Nothing but a brown stump remains.
it’s the reason for my suburb’s name.
& as for mine, you ask? Ralph will do.
Mr Malvern to their friends at school.
I watch them walk down O’Brien’s Rd.
Reflected in the Fairlane’s rear-view.†
ii.
Hit by a wave of International Roast
I navigate classrooms, bells. Verna.
Mrs Malvern. Here they come, late
as usual. Somehow excusable. This
public high school’s last summer day.
Relief like the change that brought
The hot rain. The creek swells under
the old iron foot bridge. I watch it.
iii.
The school yard’s dense with bodies
as the fog on Mt Nebo, youngest of
the city volcanos, the one that feeds
into American Creek. It’s flooding.
Call me Clint. No, I am the eldest.
It’s okay. Happens all the time. Well,
there’s the bell. I’d better run. Got
our big assembly today. Sure. Bye.
iv.
I can feel the nettle, stuck in my leg.
The only one I missed at the post-
raid leech & scratch inspections. JR.
Jason Malvern. Securing the sting’s
perimeter, through the grey cotton
of my shorts. That’s better. I have
to cut a fresh trail through jungle –
up at the source of American Creek.
v.
The creek’s steam mingles with our
cigarettes, Joni, me and Star.

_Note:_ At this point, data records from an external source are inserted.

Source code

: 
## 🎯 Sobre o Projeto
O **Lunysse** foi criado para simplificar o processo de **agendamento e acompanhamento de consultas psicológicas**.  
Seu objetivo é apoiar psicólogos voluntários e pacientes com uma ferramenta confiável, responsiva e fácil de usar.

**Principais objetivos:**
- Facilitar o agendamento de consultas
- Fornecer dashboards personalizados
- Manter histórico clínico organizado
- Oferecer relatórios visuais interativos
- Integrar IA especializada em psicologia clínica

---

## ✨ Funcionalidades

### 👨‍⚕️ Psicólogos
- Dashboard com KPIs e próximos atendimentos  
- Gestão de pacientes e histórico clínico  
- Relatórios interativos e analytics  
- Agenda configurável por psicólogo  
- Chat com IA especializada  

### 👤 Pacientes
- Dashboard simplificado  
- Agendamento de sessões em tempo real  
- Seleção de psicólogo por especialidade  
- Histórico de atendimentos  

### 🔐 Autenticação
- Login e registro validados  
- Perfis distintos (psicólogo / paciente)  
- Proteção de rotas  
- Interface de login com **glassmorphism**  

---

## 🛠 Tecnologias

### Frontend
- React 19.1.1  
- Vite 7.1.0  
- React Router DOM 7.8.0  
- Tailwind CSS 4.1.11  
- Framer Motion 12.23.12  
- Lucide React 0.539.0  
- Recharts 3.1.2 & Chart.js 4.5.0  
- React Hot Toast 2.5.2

Durry
sisters, too cool for North Beach, or
school. The rock bulges out under
me like a wedding dress, creamed.
Watching the water swirl. “Hey Jess,”
says Star, passing me the burning
stick, “we get your mum this year.”
vi.
They don’t believe in fairies but I do.
There’s fairies in American Creek &
I’ve seen them, too, in Beaton Park.
Don’t laugh at me like that. You’re
all the same. Alice is the name. Do
you play music? No? Me, flugel horn.
I also compete in orienteering. Good
for the calf muscles. Little Atheltics.
vii
Betty Malvern with a bee. Here’s my
frown. Moment’s mood like that sky
after rain, like the swollen veins of
American Creek. Why do I have to
go to school? I’d like to skate away
the summer, attend gigs. Minds let
loose in carparks, in ghost worlds.
Yes, it’s Betty. Seeya. Soon, I hope.
viii
To chew on grass in the sunshine. To
fall asleep in shadows on the ground.
They’ll bury me beside the creek. In
silhouettes they form a circle round
my stiffened form, all freezing now.
The summer rains will hug me, keep
my little bones warm. A candle is lit
and stuck into the ground. It goes out.